Engholm rät seiner Partei, weiter dicke Bretter zu bohren. „Die SPD muss auch in Zeiten des Tiefs ihre Positionen klar bekennen und nicht den falschen Leuten nach dem Munde reden“, sagte er. „Die SPD muss aber auch in Demut sagen: „Wenn wir trotz aller Anstrengungen nicht über 20 oder 25 Prozent hinauskommen, dann müssen wir das tragen“. Der Souverän ist das Volk, nicht die Partei“, sagte Engholm.

Engholm war von 1988 bis 1993 Ministerpräsident von Schleswig-Holstein.
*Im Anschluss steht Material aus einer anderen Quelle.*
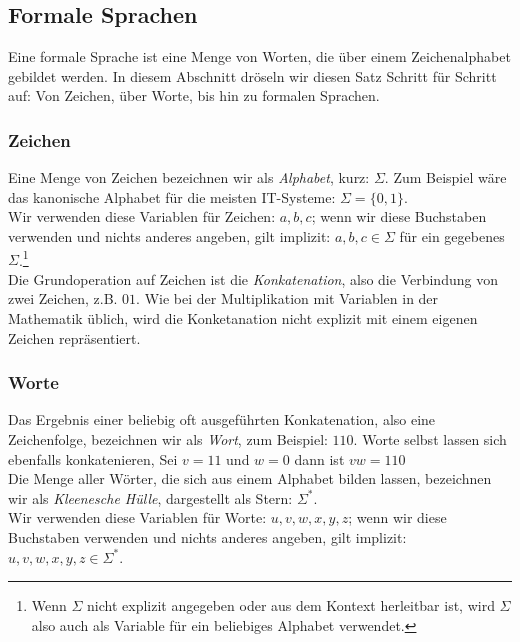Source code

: \subsection{Formale Sprachen}\label{subsec:formaleSprachen}

Eine formale Sprache ist eine Menge von Worten,
die über einem Zeichenalphabet gebildet werden.
In diesem Abschnitt dröseln wir diesen Satz Schritt für Schritt auf:
Von Zeichen, über Worte, bis hin zu formalen Sprachen.

\subsubsection{Zeichen}

Eine Menge von Zeichen bezeichnen wir als \emph{Alphabet}, kurz: $\Sigma$.
Zum Beispiel wäre das kanonische Alphabet für die meisten IT-Systeme: $\Sigma = \{0,1\}$.\\

\noindent
Wir verwenden diese Variablen für Zeichen: $a,b,c$;
wenn wir diese Buchstaben verwenden und nichts anderes angeben,
gilt implizit: $a, b, c \in \Sigma$ für ein gegebenes $\Sigma$.\footnote{
Wenn $\Sigma$ nicht explizit angegeben oder aus dem Kontext herleitbar ist,
wird $\Sigma$ also auch als Variable für ein beliebiges Alphabet verwendet.}\\

\noindent
Die Grundoperation auf Zeichen ist die \emph{Konkatenation},
also die Verbindung von zwei Zeichen, z.B. $01$.
Wie bei der Multiplikation mit Variablen in der Mathematik üblich,
wird die Konketanation nicht explizit mit einem eigenen Zeichen repräsentiert.

\subsubsection{Worte}\label{words}
Das Ergebnis einer beliebig oft ausgeführten Konkatenation,
also eine Zeichenfolge,
bezeichnen wir als \emph{Wort}, zum Beispiel: $110$.
Worte selbst lassen sich ebenfalls konkatenieren,
Sei $v = 11$ und $w = 0$ dann ist $vw = 110$\\

\noindent
Die Menge aller Wörter,
die sich aus einem Alphabet bilden lassen,
bezeichnen wir als \emph{Kleenesche Hülle}, dargestellt als Stern: $\Sigma^*$.\\

\noindent
Wir verwenden diese Variablen für Worte:
$u, v, w, x, y, z$; wenn wir diese Buchstaben verwenden und nichts anderes angeben,
gilt implizit: $u, v, w, x, y, z \in \Sigma^*$.\\

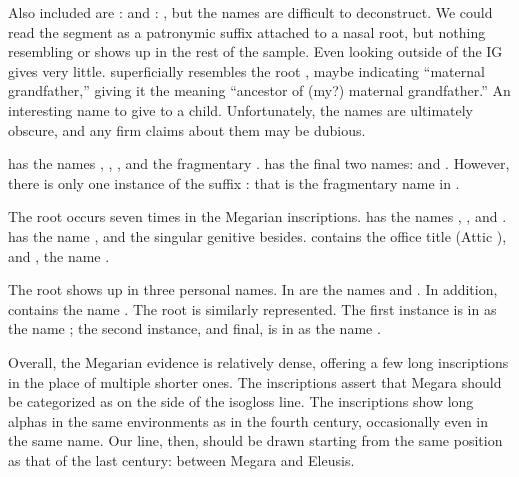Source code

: Also included are :
 and :
,
but the names are difficult to deconstruct.
We could read the segment  as a patronymic suffix attached to a nasal root,
but nothing resembling  or  shows up in the rest of the sample.
Even looking outside of the IG gives very little.
 superficially resembles the root ,
maybe indicating  ``maternal grandfather,''
giving it the meaning ``ancestor of (my?) maternal grandfather.''
An interesting name to give to a child.
Unfortunately,
the names are ultimately obscure,
and any firm claims about them may be dubious.

 has the names ,
,
,
and the fragmentary .
 has the final two names: 
and .
However, there is only one instance of the suffix :
that is the fragmentary name  in .

The root  occurs seven times in the Megarian inscriptions.
 has the names ,
,
and .
 has the name ,
and the singular genitive  besides.
 contains the office title  (Attic ),
and ,
the name .

The root  shows up in three personal names.
In  are the names  and .
In addition,
 contains the name .
The root  is similarly represented.
The first instance is in  as the name ;
the second instance,
and final,
is in  as the name .

Overall,
the Megarian evidence is relatively dense,
offering a few long inscriptions in the place of multiple shorter ones.
The inscriptions assert that Megara should be categorized as on the  side of the isogloss line.
The inscriptions show long alphas in the same environments as in the fourth century,
occasionally even in the same name.
Our line,
then,
should be drawn starting from the same position as that of the last century: between Megara and Eleusis.

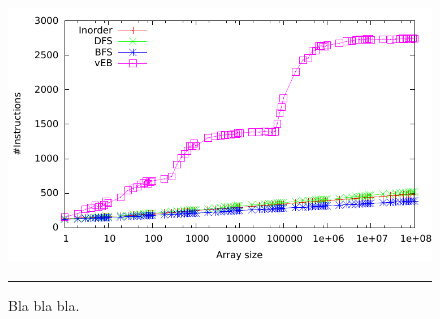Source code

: \begin{figure}[htbp]
	\centering
		\includegraphics[width=\textwidth]{./Figures/Project1/Instructions.pdf}
		\rule{35em}{0.5pt}
	\caption[Instructions]{
	Bla bla bla.
	}
	\label{fig:Instructions_p1}
\end{figure}

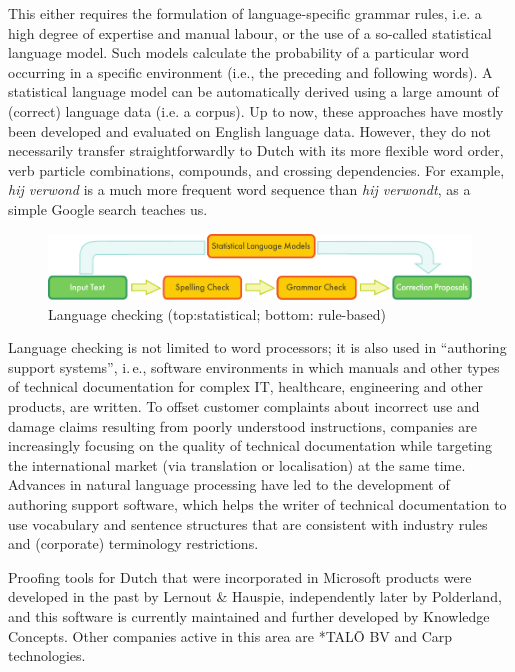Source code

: \documentclass[]{../../metanetpaper}
\begin{document}
\begin{multicols}{2}
 This either requires the formulation of language-specific grammar rules, i.e. a high degree of expertise and manual labour, or the use of a so-called statistical language model.  Such models calculate the probability of a particular word occurring in a specific environment (i.e., the preceding and following words).  A statistical language model can be automatically derived using a large amount of (correct) language data (i.e. a corpus). Up to now, these approaches have mostly been developed and evaluated on English language data. However, they do not necessarily transfer straightforwardly to Dutch with its more flexible word order, verb particle combinations, compounds, and crossing dependencies. For example, \textit{hij verwond} is a much more frequent word sequence than \textit{hij verwondt}, as a simple Google search teaches us.

\begin{figure}[htb]
  \center
  \includegraphics[width=\textwidth]{../_media/english/language_checking}
  \caption{Language checking (top:statistical; bottom: rule-based)}
  \label{fig:langcheckingaarch_en}
\end{figure}

Language checking is not limited to word processors; it is also used in “authoring support systems”, i.\,e., software environments in which manuals and other types of technical documentation for complex IT, healthcare, engineering and other products, are written. To offset customer complaints about incorrect use and damage claims resulting from poorly understood instructions, companies are increasingly focusing on the quality of technical documentation while targeting the international market (via translation or localisation) at the same time. Advances in natural language processing have led to the development of authoring support software, which helps the writer of technical documentation to use vocabulary and sentence structures that are consistent with industry rules and (corporate) terminology restrictions.


Proofing tools for Dutch that were incorporated in Microsoft products were developed in the past by Lernout \& Hauspie, independently later by Polderland, and this software is currently maintained and further developed by Knowledge Concepts.  Other companies active in this area are *TAL{\=O} BV and Carp technologies.


\end{multicols}
\end{document}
Er galt als Hoffnungsträger seiner Partei, wurde 1991 zum Bundesvorsitzenden der SPD gewählt, war auch designierter Kanzlerkandidat der SPD.

Im Zusammenhang mit der Kieler Barschel-Affäre trat Engholm im Mai 1993 als Ministerpräsident zurück und legte alle Parteiämter nieder. Ihm wurde vorgeworfen, vor einem Untersuchungsausschuss wahrheitswidrig erklärt zu haben, er habe vor der Landtagswahl 1987 nichts von den Bespitzelungen durch Uwe Barschels Medienberater Reiner Pfeiffer gewusst.